▶ _WHAT YOU HAVE TO DO_
Count the lines in the items below that contain the string "supply", with uppercase and lowercase letters treated as distinct, and give only the number.

Collected data
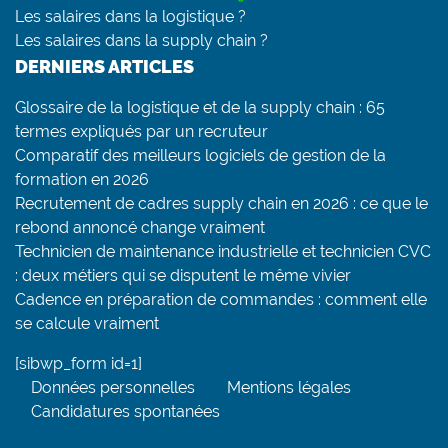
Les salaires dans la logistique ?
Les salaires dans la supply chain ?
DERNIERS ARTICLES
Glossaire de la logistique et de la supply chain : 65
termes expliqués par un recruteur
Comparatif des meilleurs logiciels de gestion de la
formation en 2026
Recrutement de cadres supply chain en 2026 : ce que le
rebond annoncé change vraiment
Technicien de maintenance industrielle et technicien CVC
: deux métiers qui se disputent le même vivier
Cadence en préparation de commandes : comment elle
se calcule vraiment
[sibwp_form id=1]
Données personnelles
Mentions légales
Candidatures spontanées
==
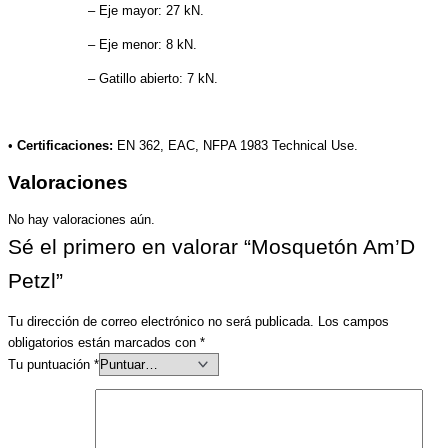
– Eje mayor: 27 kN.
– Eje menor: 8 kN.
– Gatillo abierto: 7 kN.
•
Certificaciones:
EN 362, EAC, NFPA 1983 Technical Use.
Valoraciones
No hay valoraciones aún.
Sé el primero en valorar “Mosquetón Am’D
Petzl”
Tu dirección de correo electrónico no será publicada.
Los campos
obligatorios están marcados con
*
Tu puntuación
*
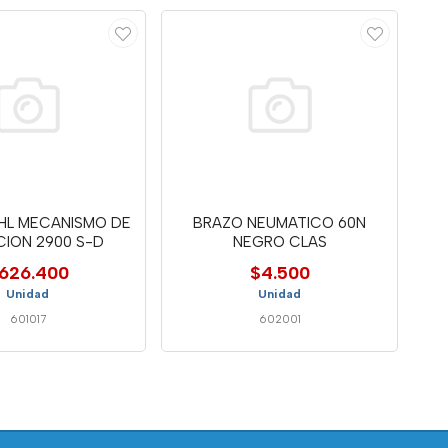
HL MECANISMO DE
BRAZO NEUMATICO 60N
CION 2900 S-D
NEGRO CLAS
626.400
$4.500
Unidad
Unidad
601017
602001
...
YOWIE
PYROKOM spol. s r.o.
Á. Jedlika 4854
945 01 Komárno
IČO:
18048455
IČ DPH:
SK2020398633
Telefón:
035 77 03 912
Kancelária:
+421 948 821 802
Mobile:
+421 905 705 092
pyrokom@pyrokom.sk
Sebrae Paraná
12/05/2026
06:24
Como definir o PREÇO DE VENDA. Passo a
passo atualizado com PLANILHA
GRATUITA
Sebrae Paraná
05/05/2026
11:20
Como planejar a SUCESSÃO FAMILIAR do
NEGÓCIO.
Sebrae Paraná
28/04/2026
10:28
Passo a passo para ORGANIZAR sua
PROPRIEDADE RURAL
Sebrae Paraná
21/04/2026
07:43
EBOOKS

▶ _OUTPUT BELOW_
3